PROBLEM REQUIREMENTS:
Copy the records word for word, from their first line through the line that contains "genus: Muehlenbeckia", including both of those lines and nothing after them.

+ + + + + + +

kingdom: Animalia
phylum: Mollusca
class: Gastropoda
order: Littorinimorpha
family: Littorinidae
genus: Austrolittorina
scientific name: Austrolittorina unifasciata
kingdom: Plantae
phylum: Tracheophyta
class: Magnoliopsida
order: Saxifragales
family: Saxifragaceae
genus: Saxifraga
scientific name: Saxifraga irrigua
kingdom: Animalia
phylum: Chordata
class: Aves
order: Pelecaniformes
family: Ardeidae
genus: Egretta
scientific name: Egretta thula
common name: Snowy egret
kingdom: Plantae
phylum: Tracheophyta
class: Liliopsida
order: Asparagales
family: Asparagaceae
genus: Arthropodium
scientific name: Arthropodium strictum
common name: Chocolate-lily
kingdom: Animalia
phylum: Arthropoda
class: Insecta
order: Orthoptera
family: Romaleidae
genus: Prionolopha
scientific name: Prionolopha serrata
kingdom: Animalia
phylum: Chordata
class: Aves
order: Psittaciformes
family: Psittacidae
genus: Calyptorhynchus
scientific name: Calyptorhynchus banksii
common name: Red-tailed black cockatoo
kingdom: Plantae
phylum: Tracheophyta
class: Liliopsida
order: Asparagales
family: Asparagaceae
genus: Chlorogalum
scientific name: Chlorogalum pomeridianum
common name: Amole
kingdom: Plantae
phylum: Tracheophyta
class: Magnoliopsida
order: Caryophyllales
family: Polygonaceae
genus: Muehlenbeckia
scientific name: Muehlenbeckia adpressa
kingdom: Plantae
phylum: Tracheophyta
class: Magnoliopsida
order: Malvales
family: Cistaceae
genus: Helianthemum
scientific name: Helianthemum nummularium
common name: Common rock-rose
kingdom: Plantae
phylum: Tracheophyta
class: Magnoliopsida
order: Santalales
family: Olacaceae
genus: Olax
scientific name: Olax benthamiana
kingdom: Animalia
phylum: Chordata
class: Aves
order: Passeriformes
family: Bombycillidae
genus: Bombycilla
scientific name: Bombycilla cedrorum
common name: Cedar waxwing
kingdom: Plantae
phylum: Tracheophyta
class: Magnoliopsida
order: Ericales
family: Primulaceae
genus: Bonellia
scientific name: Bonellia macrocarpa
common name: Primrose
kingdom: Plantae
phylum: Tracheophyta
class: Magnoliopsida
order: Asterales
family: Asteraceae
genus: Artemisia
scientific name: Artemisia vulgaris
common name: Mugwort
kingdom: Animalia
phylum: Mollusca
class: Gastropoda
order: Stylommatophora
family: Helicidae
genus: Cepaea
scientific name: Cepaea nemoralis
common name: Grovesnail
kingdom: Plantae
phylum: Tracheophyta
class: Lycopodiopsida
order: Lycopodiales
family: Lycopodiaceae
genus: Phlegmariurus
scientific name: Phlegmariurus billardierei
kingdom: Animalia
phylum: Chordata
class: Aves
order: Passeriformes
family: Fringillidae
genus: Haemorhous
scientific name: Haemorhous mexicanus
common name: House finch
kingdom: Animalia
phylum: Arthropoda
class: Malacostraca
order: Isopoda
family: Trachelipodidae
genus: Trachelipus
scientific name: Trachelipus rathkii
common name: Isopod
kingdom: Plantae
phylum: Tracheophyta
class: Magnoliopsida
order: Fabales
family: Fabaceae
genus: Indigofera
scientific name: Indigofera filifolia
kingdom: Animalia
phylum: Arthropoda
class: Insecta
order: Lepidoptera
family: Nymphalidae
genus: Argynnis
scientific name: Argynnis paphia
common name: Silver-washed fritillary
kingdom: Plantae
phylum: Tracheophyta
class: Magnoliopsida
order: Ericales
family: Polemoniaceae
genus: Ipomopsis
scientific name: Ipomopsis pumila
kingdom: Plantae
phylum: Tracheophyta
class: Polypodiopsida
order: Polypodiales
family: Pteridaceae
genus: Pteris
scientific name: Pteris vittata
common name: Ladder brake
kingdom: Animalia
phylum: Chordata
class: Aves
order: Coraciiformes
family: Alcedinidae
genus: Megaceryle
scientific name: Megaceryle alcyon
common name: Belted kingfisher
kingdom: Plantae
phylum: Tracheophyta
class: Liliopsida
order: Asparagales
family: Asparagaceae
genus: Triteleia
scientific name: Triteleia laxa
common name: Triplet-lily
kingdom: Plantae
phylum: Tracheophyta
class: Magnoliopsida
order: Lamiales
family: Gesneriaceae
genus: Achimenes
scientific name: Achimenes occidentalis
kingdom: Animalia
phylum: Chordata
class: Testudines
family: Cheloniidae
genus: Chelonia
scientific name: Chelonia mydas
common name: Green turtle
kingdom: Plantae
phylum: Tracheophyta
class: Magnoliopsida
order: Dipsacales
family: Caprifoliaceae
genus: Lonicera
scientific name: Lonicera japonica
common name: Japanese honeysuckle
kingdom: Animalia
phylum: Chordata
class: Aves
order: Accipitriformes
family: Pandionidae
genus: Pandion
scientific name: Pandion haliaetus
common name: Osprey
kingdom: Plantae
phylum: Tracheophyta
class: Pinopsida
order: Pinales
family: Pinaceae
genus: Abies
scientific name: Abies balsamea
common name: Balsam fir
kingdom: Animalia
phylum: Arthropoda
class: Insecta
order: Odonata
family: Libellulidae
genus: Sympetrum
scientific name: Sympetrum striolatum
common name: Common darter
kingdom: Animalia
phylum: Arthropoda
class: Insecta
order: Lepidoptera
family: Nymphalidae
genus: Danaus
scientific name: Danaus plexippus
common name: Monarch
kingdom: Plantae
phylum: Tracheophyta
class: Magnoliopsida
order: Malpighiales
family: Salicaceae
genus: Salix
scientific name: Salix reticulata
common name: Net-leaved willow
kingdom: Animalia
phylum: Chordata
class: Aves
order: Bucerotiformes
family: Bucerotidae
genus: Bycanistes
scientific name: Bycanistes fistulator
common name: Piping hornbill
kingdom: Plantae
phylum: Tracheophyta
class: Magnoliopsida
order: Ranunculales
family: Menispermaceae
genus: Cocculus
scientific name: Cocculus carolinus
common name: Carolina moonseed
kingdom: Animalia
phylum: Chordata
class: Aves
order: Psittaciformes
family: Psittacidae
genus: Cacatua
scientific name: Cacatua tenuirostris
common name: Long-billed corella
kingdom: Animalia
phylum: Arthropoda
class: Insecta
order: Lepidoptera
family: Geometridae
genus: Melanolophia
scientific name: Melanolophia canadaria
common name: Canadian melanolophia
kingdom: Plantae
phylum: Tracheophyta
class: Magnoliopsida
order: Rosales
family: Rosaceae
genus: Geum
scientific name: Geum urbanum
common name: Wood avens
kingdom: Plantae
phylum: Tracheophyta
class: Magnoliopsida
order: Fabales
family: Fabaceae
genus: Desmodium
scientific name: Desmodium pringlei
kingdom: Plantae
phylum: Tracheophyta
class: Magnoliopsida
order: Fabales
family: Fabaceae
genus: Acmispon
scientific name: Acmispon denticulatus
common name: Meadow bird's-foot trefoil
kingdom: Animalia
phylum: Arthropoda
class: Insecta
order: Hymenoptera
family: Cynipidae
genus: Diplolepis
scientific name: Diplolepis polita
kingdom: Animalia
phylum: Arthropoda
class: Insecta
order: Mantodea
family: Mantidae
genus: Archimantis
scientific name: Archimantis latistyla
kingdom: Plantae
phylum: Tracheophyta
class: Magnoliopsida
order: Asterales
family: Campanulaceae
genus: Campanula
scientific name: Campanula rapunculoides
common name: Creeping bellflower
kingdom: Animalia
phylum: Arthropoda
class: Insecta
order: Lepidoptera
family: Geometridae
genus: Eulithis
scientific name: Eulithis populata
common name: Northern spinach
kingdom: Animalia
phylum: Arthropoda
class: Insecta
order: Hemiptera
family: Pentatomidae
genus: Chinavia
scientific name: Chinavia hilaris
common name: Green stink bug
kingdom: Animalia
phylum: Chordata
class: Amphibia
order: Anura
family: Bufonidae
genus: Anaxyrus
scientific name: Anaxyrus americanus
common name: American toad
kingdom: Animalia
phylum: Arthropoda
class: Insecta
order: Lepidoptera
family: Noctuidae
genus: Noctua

+ + + + + + +

THE SOLUTION:
kingdom: Animalia
phylum: Mollusca
class: Gastropoda
order: Littorinimorpha
family: Littorinidae
genus: Austrolittorina
scientific name: Austrolittorina unifasciata
kingdom: Plantae
phylum: Tracheophyta
class: Magnoliopsida
order: Saxifragales
family: Saxifragaceae
genus: Saxifraga
scientific name: Saxifraga irrigua
kingdom: Animalia
phylum: Chordata
class: Aves
order: Pelecaniformes
family: Ardeidae
genus: Egretta
scientific name: Egretta thula
common name: Snowy egret
kingdom: Plantae
phylum: Tracheophyta
class: Liliopsida
order: Asparagales
family: Asparagaceae
genus: Arthropodium
scientific name: Arthropodium strictum
common name: Chocolate-lily
kingdom: Animalia
phylum: Arthropoda
class: Insecta
order: Orthoptera
family: Romaleidae
genus: Prionolopha
scientific name: Prionolopha serrata
kingdom: Animalia
phylum: Chordata
class: Aves
order: Psittaciformes
family: Psittacidae
genus: Calyptorhynchus
scientific name: Calyptorhynchus banksii
common name: Red-tailed black cockatoo
kingdom: Plantae
phylum: Tracheophyta
class: Liliopsida
order: Asparagales
family: Asparagaceae
genus: Chlorogalum
scientific name: Chlorogalum pomeridianum
common name: Amole
kingdom: Plantae
phylum: Tracheophyta
class: Magnoliopsida
order: Caryophyllales
family: Polygonaceae
genus: Muehlenbeckia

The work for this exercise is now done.